== Gezeigter Text ==
= = =

So weit, so schlüpfrig
Unter der Rubrik „Männergesundheit“, die noch halbwegs sachlich klingt, findet sich dann etwa die Überschrift: „Willkommen im Penis-Workout“. Abbildung dazu: Eine krumme Banane. Man solle aber nicht sagen, der Spiegel sei Penis-zentriert. Beim Nachrichtenmagazin herrscht Gleichberechtigung auch in der Intimzone schlüpfriger Onlinewerbung, und auch die weibliche Vulva bekommt ihr Fett weg. In einer anderen Onlineanzeige liest man und frau unter der Dachzeile „Sexologin über falsche Idealbilder und Tabus“ die Headline: „Schaut hin, eine ganz normale Vulva“. Abbildung: Ein rosa Schlüpfer mit geöffneter Blumenblüte. So weit, so schlüpfrig.

= = =

== Zu erledigen ==
Fass im Text über die Onlinewerbung den Absatz, der mit „Unter der Rubrik“ beginnt, kürzer zusammen und behalte dabei die wichtigsten Fakten. Die Einträge stammen aus einer anderen Quelle.

== Datenliste ==
= = =

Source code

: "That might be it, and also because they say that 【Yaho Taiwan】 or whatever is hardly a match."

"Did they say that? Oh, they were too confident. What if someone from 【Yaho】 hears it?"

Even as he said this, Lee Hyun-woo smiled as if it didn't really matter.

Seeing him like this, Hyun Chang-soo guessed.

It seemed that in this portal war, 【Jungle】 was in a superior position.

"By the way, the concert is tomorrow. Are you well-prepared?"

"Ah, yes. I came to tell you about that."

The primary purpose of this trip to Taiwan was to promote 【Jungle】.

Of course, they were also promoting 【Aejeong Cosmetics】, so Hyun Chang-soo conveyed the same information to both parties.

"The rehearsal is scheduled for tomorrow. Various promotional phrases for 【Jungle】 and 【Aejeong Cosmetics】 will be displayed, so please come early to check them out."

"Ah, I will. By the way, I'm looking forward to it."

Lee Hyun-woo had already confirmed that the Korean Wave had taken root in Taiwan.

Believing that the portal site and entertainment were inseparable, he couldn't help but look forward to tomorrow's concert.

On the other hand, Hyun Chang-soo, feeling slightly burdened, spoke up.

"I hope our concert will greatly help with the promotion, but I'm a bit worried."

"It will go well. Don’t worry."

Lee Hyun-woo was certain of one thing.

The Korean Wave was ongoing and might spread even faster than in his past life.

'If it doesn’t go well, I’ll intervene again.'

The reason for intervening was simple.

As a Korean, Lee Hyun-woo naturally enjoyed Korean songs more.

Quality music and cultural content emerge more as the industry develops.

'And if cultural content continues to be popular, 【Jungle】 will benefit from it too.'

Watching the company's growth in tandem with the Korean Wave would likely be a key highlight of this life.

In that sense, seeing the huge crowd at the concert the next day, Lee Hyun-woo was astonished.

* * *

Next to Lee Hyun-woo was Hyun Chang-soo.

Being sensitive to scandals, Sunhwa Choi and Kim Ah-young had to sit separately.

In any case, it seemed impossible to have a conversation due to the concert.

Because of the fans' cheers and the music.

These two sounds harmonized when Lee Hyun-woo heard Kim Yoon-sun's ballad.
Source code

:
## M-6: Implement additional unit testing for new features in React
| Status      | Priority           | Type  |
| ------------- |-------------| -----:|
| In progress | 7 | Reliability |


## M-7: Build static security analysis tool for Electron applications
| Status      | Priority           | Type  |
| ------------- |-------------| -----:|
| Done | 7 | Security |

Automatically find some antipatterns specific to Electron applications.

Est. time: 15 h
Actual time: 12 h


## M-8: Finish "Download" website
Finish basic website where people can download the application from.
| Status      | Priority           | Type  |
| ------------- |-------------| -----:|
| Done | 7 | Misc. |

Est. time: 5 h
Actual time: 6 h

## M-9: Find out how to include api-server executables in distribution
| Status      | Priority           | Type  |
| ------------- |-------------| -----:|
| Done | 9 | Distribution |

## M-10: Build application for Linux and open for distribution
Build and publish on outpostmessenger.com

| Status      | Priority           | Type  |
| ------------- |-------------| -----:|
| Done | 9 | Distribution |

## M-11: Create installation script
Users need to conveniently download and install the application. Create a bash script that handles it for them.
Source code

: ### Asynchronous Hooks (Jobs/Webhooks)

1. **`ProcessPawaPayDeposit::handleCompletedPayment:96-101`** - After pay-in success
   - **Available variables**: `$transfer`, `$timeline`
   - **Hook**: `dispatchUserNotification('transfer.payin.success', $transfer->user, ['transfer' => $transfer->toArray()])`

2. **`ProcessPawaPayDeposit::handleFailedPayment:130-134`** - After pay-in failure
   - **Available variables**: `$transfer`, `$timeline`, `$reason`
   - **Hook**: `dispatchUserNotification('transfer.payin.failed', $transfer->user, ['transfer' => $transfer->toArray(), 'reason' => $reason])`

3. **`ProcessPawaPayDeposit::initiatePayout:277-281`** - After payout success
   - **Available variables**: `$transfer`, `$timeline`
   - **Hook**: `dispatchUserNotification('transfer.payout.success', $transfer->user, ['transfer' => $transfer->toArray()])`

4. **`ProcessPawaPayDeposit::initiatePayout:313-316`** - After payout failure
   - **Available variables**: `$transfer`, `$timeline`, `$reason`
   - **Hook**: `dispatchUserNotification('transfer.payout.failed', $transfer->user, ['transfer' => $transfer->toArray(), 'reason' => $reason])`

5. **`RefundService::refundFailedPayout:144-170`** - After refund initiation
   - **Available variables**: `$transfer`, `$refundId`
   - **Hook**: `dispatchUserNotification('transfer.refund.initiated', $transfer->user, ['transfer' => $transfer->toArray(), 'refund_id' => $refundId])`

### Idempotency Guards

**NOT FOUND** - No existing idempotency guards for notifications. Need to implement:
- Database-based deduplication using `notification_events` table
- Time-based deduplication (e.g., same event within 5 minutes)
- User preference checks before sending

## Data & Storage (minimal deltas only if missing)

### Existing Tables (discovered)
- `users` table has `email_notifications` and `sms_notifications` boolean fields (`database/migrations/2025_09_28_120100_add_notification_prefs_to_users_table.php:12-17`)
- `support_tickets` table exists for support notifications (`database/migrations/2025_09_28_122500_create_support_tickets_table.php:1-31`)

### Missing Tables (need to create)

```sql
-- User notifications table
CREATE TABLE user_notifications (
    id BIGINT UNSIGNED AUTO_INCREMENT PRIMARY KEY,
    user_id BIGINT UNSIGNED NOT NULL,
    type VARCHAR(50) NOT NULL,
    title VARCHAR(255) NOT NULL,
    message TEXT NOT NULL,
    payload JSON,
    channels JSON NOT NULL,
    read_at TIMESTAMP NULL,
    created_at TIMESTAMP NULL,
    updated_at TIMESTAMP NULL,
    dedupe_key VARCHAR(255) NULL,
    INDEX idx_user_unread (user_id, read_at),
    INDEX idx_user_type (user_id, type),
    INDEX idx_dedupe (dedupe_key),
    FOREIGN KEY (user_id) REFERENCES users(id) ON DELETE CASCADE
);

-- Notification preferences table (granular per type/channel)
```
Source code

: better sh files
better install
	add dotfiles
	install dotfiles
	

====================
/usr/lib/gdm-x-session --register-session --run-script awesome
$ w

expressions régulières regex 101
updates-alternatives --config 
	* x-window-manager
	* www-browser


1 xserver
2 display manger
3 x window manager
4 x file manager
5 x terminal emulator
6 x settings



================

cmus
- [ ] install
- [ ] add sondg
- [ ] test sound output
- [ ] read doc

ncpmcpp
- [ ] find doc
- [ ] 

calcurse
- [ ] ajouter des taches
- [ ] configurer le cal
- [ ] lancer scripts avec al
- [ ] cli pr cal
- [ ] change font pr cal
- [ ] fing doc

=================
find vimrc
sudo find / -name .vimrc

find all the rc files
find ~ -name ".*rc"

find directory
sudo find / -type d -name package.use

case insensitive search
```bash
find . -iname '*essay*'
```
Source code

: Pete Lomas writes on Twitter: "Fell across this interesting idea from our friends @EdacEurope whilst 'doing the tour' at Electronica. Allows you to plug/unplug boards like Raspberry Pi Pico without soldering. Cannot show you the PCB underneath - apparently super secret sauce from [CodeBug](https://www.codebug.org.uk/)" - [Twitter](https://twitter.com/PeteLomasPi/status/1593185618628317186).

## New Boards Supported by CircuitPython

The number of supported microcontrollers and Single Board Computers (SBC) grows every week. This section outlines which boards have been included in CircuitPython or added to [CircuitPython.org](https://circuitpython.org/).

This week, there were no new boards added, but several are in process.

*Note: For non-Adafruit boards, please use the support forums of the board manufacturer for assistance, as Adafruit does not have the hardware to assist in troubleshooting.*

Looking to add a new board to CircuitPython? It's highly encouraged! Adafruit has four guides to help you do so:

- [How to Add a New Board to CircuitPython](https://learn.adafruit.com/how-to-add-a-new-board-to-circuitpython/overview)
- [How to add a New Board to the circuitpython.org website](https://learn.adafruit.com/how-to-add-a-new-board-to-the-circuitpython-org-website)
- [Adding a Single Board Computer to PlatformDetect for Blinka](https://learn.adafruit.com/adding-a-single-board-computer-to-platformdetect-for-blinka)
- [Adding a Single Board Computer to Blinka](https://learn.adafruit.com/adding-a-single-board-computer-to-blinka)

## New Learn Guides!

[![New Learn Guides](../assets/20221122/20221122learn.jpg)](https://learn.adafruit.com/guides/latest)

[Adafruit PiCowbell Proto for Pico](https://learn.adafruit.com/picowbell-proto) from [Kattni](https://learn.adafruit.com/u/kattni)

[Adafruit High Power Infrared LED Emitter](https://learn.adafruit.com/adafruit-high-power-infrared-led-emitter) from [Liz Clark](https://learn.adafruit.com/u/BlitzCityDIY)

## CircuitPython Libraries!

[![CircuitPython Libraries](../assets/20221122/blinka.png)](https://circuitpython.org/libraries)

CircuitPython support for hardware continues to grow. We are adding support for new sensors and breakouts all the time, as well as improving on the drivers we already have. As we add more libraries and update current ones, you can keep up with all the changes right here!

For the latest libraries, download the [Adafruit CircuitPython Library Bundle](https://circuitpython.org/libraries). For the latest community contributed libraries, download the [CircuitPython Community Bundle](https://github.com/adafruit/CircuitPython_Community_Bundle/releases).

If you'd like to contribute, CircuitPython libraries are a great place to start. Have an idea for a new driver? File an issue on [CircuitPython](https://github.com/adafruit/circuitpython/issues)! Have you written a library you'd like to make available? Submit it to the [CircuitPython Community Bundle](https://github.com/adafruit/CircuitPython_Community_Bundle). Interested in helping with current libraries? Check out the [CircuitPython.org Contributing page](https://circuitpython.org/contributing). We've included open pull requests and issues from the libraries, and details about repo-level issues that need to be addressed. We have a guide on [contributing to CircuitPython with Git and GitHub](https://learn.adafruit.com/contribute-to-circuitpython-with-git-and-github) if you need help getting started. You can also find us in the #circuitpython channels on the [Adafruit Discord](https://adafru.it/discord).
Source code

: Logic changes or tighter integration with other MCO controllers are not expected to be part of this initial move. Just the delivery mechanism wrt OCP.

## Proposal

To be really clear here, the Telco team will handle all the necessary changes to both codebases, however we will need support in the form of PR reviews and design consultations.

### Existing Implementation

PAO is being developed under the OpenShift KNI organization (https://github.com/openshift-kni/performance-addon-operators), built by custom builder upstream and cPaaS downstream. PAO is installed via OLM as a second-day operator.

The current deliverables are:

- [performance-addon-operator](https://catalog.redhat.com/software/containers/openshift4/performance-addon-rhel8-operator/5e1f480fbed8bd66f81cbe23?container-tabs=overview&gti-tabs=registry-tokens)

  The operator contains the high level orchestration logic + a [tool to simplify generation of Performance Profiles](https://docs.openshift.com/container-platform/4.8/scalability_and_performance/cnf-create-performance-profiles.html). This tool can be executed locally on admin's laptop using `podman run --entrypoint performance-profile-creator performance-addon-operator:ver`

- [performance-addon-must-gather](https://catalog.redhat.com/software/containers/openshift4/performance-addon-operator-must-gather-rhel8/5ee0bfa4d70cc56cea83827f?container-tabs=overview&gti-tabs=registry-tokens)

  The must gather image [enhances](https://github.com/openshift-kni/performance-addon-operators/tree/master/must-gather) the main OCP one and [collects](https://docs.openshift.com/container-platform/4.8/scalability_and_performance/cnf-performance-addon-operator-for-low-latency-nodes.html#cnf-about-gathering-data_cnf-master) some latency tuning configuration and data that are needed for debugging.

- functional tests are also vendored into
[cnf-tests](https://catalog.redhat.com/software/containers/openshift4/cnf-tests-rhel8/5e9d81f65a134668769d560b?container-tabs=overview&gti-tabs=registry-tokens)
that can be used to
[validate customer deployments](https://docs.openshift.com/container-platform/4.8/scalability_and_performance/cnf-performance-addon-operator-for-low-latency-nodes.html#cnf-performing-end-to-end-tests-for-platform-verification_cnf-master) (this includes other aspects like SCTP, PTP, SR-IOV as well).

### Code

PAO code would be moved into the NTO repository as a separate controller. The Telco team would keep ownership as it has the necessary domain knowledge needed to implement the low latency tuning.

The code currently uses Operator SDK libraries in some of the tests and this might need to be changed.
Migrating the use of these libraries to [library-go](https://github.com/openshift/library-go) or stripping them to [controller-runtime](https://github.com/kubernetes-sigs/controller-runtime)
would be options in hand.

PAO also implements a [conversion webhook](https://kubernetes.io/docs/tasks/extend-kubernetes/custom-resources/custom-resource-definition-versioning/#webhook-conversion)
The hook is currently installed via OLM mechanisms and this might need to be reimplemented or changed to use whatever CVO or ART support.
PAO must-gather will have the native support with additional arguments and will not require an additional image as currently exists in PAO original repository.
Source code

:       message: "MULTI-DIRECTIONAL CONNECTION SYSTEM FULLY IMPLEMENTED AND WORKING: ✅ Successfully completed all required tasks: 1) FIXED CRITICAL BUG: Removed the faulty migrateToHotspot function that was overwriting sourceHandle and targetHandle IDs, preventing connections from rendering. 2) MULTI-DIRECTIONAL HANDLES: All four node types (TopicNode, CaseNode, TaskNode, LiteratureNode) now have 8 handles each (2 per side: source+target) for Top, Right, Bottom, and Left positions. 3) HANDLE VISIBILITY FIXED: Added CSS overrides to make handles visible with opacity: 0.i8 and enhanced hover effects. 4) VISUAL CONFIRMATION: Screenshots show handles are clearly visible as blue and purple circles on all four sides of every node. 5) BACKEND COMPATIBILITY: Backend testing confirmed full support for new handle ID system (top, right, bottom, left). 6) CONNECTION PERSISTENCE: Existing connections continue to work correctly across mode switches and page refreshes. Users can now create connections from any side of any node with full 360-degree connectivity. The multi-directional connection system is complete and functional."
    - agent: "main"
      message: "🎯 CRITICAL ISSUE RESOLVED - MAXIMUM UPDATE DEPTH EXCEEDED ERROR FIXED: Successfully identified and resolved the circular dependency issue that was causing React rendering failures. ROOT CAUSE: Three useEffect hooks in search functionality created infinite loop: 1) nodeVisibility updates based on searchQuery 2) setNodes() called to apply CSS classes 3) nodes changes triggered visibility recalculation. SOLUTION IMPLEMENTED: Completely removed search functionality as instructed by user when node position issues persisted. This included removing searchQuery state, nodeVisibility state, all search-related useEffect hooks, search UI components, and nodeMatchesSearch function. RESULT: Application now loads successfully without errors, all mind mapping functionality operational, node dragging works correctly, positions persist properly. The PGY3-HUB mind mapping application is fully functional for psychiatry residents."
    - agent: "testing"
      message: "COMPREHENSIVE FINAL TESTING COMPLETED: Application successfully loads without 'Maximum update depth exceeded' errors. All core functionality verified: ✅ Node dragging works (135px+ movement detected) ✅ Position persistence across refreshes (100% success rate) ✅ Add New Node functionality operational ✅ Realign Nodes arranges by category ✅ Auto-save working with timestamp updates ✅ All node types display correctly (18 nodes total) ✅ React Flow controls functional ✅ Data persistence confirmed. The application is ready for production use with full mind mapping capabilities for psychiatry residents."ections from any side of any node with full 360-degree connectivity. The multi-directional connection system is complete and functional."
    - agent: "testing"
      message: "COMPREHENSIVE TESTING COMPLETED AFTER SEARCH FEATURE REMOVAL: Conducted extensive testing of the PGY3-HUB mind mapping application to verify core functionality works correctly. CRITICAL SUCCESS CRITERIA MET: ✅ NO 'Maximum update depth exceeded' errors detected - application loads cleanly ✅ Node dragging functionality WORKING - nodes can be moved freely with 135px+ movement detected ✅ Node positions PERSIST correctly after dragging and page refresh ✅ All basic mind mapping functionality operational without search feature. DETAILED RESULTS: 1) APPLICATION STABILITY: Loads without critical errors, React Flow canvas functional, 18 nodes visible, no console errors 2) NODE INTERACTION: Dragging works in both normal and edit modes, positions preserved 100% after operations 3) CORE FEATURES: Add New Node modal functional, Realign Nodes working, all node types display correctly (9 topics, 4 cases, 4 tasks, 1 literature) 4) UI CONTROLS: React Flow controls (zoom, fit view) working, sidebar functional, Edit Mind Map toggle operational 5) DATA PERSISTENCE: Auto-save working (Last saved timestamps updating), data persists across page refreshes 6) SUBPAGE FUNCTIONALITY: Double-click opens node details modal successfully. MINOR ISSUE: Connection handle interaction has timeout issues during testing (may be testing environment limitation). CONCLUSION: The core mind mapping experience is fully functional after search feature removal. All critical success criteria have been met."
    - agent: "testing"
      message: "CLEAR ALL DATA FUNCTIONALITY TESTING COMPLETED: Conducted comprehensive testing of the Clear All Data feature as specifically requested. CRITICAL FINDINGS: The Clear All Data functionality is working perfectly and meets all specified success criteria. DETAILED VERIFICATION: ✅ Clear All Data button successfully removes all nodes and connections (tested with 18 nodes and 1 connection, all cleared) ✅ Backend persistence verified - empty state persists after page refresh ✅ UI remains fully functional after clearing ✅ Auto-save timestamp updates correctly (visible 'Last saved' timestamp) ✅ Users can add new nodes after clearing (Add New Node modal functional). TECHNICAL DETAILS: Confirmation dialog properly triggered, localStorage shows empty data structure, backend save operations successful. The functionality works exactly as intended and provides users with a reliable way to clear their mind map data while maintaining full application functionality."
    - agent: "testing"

= = =

== Ergebnis ==
Beim Spiegel steht unter der Rubrik „Männergesundheit“ die Überschrift „Willkommen im Penis-Workout“, bebildert mit einer krummen Banane. Auch die Vulva kommt vor. Eine andere Onlineanzeige trägt unter der Dachzeile „Sexologin über falsche Idealbilder und Tabus“ die Headline „Schaut hin, eine ganz normale Vulva“. Sie zeigt einen rosa Schlüpfer mit geöffneter Blumenblüte.